For each dimension (x,y,z) it will either be increasing, decreasing or constant for A->B. This can be found by doing B-A (xB-xA, yB-yA, zB-zA). For your points calculate the equivalent value for Q-P. If the sign is the same in x (or y or z) as it is for B-A then the direction is the same as AB, otherwise it is different.

You only need to look at 1 of x,y, or z, but if AB is constant in x,y, or z you need to choose another dimension.

Answer 2

Sounds like you're asking about vectors. I don't know if you've studied them yet, but they're quantities that have both magnitude and direction.

If your two points in space are (p1, p2, p3) and (q1, q2, q3), you can form the vector pointing from P to Q in 3D space like this:

V = (q1-p1)i + (q2 - p2)j + (q3 - p3)*k

where (i, j, k) are vectors of magnitude 1 in the x, y, and z-directions, respectively.

The magnitude (e.g., distance) from P to Q is the square root of the sum of squares of the components.

Answer 3

The points are on the line A-B, and you want the distance from P to Q.

The line is directed from A to B, so you can define an alpha such that:

Point = alpha (B-A) + A

You find the alpha of P and Q, and if the alpha of P is greater than that of Q, the sign is negative.

Answer 4

Take the dot product of AB and PQ. Positive => same direction, negative => opposite direction.

Answer 5

Treating the differences Q-P and B-A as vectors AB and PQ , the sign is given by the sign of the dot product of the vectors.

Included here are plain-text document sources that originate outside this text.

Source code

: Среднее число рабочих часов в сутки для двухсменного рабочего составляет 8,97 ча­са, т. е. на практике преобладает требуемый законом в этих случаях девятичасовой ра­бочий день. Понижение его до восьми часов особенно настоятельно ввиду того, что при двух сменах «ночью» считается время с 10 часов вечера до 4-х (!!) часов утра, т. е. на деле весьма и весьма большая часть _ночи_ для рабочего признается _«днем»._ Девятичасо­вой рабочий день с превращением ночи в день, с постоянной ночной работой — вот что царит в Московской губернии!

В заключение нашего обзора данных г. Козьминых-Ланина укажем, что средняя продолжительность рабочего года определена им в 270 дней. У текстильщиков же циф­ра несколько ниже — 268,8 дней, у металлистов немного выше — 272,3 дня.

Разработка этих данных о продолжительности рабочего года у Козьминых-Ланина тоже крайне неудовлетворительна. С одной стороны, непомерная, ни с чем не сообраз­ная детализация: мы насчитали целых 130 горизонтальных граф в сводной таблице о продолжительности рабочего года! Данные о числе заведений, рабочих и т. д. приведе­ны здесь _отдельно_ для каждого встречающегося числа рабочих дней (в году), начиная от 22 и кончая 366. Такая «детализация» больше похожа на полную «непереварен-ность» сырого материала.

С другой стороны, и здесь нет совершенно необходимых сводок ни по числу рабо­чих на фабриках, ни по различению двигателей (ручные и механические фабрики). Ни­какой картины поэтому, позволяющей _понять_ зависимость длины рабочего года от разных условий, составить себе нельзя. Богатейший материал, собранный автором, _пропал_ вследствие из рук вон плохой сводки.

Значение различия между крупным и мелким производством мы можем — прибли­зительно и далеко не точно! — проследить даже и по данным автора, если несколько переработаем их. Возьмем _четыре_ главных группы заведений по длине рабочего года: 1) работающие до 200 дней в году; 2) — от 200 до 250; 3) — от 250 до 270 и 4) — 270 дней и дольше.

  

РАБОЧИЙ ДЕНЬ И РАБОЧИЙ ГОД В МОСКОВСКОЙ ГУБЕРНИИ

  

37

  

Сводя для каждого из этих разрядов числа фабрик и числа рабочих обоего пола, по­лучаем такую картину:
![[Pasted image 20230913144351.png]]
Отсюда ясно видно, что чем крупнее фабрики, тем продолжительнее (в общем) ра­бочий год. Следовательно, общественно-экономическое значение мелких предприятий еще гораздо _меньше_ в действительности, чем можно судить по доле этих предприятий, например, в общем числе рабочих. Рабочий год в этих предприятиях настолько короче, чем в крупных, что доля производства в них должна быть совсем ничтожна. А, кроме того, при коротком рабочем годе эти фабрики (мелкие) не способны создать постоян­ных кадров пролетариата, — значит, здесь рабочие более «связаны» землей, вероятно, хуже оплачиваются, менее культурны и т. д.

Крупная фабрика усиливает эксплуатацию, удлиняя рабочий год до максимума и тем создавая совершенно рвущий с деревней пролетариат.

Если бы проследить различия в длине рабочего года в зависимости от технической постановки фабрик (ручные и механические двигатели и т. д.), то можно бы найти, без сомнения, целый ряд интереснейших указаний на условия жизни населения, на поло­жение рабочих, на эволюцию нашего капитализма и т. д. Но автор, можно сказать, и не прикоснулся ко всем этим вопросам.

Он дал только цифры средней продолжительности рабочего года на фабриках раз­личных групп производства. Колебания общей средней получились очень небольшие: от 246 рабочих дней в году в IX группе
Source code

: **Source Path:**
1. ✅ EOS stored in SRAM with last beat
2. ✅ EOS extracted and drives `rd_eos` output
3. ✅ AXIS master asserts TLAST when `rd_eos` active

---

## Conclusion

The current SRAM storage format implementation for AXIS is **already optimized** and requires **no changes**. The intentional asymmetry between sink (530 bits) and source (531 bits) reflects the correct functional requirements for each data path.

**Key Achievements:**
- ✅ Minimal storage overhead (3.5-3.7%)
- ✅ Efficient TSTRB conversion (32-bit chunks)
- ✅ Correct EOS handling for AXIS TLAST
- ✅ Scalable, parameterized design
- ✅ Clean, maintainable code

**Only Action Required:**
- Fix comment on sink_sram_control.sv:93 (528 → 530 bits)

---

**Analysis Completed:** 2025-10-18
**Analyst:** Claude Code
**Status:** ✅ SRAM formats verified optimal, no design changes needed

sign( signed_distance ) = sign( PQ · AB )

where

[x,y,z] · [ p,q,r ] = x✕p + y✕q + z✕r

If you normalise the vector AB by dividing it by its magnitude ( the sqrt of the dot product with itself ),

N = AB / | AB |

Then the signed distance along the direction of AB will be

signed_distance = PQ · N

Which means you only need to do the sqrt once if A and B don't change.